Activity —
Nothing in the entries may change when they are transcribed.

Records for the task —
# # #

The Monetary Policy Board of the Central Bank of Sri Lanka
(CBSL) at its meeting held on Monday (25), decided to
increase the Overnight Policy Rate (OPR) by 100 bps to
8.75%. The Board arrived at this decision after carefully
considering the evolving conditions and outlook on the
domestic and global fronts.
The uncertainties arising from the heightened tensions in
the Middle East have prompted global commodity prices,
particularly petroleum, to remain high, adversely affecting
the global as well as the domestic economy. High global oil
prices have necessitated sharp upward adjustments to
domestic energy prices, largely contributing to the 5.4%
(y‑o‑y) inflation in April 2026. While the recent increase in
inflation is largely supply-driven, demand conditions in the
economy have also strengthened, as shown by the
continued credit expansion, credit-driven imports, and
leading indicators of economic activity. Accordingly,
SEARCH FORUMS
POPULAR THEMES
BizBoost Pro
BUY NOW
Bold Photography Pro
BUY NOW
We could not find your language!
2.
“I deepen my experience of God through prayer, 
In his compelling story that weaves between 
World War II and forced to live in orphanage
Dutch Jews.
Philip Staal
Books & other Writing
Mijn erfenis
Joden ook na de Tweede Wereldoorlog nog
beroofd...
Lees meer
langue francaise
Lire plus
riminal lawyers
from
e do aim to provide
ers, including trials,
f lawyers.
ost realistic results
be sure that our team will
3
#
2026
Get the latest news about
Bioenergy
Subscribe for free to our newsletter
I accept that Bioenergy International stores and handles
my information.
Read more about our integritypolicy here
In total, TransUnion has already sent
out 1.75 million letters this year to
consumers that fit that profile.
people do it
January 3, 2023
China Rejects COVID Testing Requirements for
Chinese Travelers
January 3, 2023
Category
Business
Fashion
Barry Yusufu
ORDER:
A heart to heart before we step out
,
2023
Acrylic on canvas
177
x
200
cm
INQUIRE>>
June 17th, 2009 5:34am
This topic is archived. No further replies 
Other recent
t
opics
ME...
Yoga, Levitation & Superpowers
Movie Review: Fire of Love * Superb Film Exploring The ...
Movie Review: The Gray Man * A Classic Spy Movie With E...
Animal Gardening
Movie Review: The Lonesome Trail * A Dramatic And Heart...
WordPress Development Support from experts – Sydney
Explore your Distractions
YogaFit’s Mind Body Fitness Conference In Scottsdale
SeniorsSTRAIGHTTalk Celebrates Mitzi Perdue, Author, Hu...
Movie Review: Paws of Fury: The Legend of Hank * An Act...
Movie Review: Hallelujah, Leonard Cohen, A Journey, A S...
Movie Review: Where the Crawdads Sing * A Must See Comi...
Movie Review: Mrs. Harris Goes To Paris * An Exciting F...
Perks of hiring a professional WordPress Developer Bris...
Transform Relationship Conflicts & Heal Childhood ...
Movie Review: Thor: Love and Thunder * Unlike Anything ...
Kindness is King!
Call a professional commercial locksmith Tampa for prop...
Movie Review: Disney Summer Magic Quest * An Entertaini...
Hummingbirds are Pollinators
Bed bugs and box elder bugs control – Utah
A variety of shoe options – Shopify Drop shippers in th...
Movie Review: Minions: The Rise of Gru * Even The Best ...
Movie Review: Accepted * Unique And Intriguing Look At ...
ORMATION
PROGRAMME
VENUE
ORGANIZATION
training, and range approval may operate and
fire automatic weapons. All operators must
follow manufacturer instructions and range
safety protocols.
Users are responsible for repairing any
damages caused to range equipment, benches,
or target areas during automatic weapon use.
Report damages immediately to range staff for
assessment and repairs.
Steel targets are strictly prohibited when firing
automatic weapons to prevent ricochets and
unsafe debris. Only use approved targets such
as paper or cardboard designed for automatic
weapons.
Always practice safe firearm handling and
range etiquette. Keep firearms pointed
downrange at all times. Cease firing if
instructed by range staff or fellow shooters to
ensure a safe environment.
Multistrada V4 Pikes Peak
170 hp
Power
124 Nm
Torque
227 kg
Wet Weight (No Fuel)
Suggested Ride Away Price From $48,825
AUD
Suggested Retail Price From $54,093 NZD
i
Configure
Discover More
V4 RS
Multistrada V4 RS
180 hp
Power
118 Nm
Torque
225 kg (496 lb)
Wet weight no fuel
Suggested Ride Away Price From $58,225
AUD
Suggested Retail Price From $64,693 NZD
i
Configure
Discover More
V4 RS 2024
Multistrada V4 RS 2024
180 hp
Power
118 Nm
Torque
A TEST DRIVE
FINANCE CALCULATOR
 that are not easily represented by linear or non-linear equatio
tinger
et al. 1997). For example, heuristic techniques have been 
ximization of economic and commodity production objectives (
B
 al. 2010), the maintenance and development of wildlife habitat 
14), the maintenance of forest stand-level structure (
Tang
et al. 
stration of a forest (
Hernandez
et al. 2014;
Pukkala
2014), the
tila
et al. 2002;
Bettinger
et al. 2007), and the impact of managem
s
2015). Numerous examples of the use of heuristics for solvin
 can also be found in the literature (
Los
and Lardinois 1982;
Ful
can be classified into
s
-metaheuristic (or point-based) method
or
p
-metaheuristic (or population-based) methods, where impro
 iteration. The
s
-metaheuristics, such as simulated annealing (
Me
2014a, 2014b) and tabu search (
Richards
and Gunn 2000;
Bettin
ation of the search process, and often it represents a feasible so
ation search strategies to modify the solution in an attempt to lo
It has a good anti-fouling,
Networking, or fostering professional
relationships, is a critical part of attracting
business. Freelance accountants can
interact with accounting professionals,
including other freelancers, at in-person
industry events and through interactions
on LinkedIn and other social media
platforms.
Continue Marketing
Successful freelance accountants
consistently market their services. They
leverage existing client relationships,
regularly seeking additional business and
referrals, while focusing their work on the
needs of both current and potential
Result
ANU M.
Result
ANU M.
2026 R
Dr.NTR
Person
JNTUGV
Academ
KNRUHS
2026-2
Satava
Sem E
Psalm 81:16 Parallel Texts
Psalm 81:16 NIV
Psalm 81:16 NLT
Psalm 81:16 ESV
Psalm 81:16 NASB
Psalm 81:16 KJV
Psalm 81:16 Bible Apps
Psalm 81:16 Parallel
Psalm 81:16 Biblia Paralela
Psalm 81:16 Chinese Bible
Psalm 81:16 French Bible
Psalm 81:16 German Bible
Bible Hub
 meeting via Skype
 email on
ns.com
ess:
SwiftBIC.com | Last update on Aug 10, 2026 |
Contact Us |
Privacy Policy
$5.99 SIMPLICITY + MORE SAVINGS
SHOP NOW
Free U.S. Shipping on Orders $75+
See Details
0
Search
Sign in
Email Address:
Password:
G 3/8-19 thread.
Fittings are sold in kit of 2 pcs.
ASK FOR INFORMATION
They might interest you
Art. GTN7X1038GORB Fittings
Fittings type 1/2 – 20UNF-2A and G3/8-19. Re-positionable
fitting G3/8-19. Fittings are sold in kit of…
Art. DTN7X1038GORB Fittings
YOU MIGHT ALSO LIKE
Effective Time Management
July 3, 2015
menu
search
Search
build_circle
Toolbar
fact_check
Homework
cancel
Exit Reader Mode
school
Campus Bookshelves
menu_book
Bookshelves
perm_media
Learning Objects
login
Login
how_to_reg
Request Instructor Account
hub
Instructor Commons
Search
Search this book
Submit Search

# # #

Exercise output —
The Monetary Policy Board of the Central Bank of Sri Lanka
(CBSL) at its meeting held on Monday (25), decided to
increase the Overnight Policy Rate (OPR) by 100 bps to
8.75%. The Board arrived at this decision after carefully
considering the evolving conditions and outlook on the
domestic and global fronts.
The uncertainties arising from the heightened tensions in
the Middle East have prompted global commodity prices,
particularly petroleum, to remain high, adversely affecting
the global as well as the domestic economy. High global oil
prices have necessitated sharp upward adjustments to
domestic energy prices, largely contributing to the 5.4%
(y‑o‑y) inflation in April 2026. While the recent increase in
inflation is largely supply-driven, demand conditions in the
economy have also strengthened, as shown by the
continued credit expansion, credit-driven imports, and
leading indicators of economic activity. Accordingly,
SEARCH FORUMS
POPULAR THEMES
BizBoost Pro
BUY NOW
Bold Photography Pro
BUY NOW
We could not find your language!
2.
“I deepen my experience of God through prayer, 
In his compelling story that weaves between 
World War II and forced to live in orphanage
Dutch Jews.
Philip Staal
Books & other Writing
Mijn erfenis
Joden ook na de Tweede Wereldoorlog nog
beroofd...
Lees meer
langue francaise
Lire plus
riminal lawyers
from
e do aim to provide
ers, including trials,
f lawyers.
ost realistic results
be sure that our team will
3
#
2026
Get the latest news about
Bioenergy
Subscribe for free to our newsletter
I accept that Bioenergy International stores and handles
my information.
Read more about our integritypolicy here
In total, TransUnion has already sent
out 1.75 million letters this year to
consumers that fit that profile.
people do it
January 3, 2023
China Rejects COVID Testing Requirements for
Chinese Travelers
January 3, 2023
Category
Business
Fashion
Barry Yusufu
ORDER:
A heart to heart before we step out
,
2023
Acrylic on canvas
177
x
200
cm
INQUIRE>>
June 17th, 2009 5:34am
This topic is archived. No further replies 
Other recent
t
opics
ME...
Yoga, Levitation & Superpowers
Movie Review: Fire of Love * Superb Film Exploring The ...
Movie Review: The Gray Man * A Classic Spy Movie With E...
Animal Gardening
Movie Review: The Lonesome Trail * A Dramatic And Heart...
WordPress Development Support from experts – Sydney
Explore your Distractions
YogaFit’s Mind Body Fitness Conference In Scottsdale
SeniorsSTRAIGHTTalk Celebrates Mitzi Perdue, Author, Hu...
Movie Review: Paws of Fury: The Legend of Hank * An Act...
Movie Review: Hallelujah, Leonard Cohen, A Journey, A S...
Movie Review: Where the Crawdads Sing * A Must See Comi...
Movie Review: Mrs. Harris Goes To Paris * An Exciting F...
Perks of hiring a professional WordPress Developer Bris...
Transform Relationship Conflicts & Heal Childhood ...
Movie Review: Thor: Love and Thunder * Unlike Anything ...
Kindness is King!
Call a professional commercial locksmith Tampa for prop...
Movie Review: Disney Summer Magic Quest * An Entertaini...
Hummingbirds are Pollinators
Bed bugs and box elder bugs control – Utah
A variety of shoe options – Shopify Drop shippers in th...
Movie Review: Minions: The Rise of Gru * Even The Best ...
Movie Review: Accepted * Unique And Intriguing Look At ...
ORMATION
PROGRAMME
VENUE
ORGANIZATION
training, and range approval may operate and
fire automatic weapons. All operators must
follow manufacturer instructions and range
safety protocols.
Users are responsible for repairing any
damages caused to range equipment, benches,
or target areas during automatic weapon use.
Report damages immediately to range staff for
assessment and repairs.
Steel targets are strictly prohibited when firing
automatic weapons to prevent ricochets and
unsafe debris. Only use approved targets such
as paper or cardboard designed for automatic
weapons.
Always practice safe firearm handling and
range etiquette. Keep firearms pointed
downrange at all times. Cease firing if
instructed by range staff or fellow shooters to
ensure a safe environment.
Multistrada V4 Pikes Peak
170 hp
Power
124 Nm
Torque
227 kg
Wet Weight (No Fuel)
Suggested Ride Away Price From $48,825
AUD
Suggested Retail Price From $54,093 NZD
i
Configure
Discover More
V4 RS
Multistrada V4 RS
180 hp
Power
118 Nm
Torque
225 kg (496 lb)
Wet weight no fuel
Suggested Ride Away Price From $58,225
AUD
Suggested Retail Price From $64,693 NZD
i
Configure
Discover More
V4 RS 2024
Multistrada V4 RS 2024
180 hp
Power
118 Nm
Torque
A TEST DRIVE
FINANCE CALCULATOR
 that are not easily represented by linear or non-linear equatio
tinger
et al. 1997). For example, heuristic techniques have been 
ximization of economic and commodity production objectives (
B
 al. 2010), the maintenance and development of wildlife habitat 
14), the maintenance of forest stand-level structure (
Tang
et al. 
stration of a forest (
Hernandez
et al. 2014;
Pukkala
2014), the
tila
et al. 2002;
Bettinger
et al. 2007), and the impact of managem
s
2015). Numerous examples of the use of heuristics for solvin
 can also be found in the literature (
Los
and Lardinois 1982;
Ful
can be classified into
s
-metaheuristic (or point-based) method
or
p
-metaheuristic (or population-based) methods, where impro
 iteration. The
s
-metaheuristics, such as simulated annealing (
Me
2014a, 2014b) and tabu search (
Richards
and Gunn 2000;
Bettin
ation of the search process, and often it represents a feasible so
ation search strategies to modify the solution in an attempt to lo
It has a good anti-fouling,
Networking, or fostering professional
relationships, is a critical part of attracting
business. Freelance accountants can
interact with accounting professionals,
including other freelancers, at in-person
industry events and through interactions
on LinkedIn and other social media
platforms.
Continue Marketing
Successful freelance accountants
consistently market their services. They
leverage existing client relationships,
regularly seeking additional business and
referrals, while focusing their work on the
needs of both current and potential
Result
ANU M.
Result
ANU M.
2026 R
Dr.NTR
Person
JNTUGV
Academ
KNRUHS
2026-2
Satava
Sem E
Psalm 81:16 Parallel Texts
Psalm 81:16 NIV
Psalm 81:16 NLT
Psalm 81:16 ESV
Psalm 81:16 NASB
Psalm 81:16 KJV
Psalm 81:16 Bible Apps
Psalm 81:16 Parallel
Psalm 81:16 Biblia Paralela
Psalm 81:16 Chinese Bible
Psalm 81:16 French Bible
Psalm 81:16 German Bible
Bible Hub
 meeting via Skype
 email on
ns.com
ess:
SwiftBIC.com | Last update on Aug 10, 2026 |
Contact Us |
Privacy Policy
$5.99 SIMPLICITY + MORE SAVINGS
SHOP NOW
Free U.S. Shipping on Orders $75+
See Details
0
Search
Sign in
Email Address:
Password:
G 3/8-19 thread.
Fittings are sold in kit of 2 pcs.
ASK FOR INFORMATION
They might interest you
Art. GTN7X1038GORB Fittings
Fittings type 1/2 – 20UNF-2A and G3/8-19. Re-positionable
fitting G3/8-19. Fittings are sold in kit of…
Art. DTN7X1038GORB Fittings
YOU MIGHT ALSO LIKE
Effective Time Management
July 3, 2015
menu
search
Search
build_circle
Toolbar
fact_check
Homework
cancel
Exit Reader Mode
school
Campus Bookshelves
menu_book
Bookshelves
perm_media
Learning Objects
login
Login
how_to_reg
Request Instructor Account
hub
Instructor Commons
Search
Search this book
Submit Search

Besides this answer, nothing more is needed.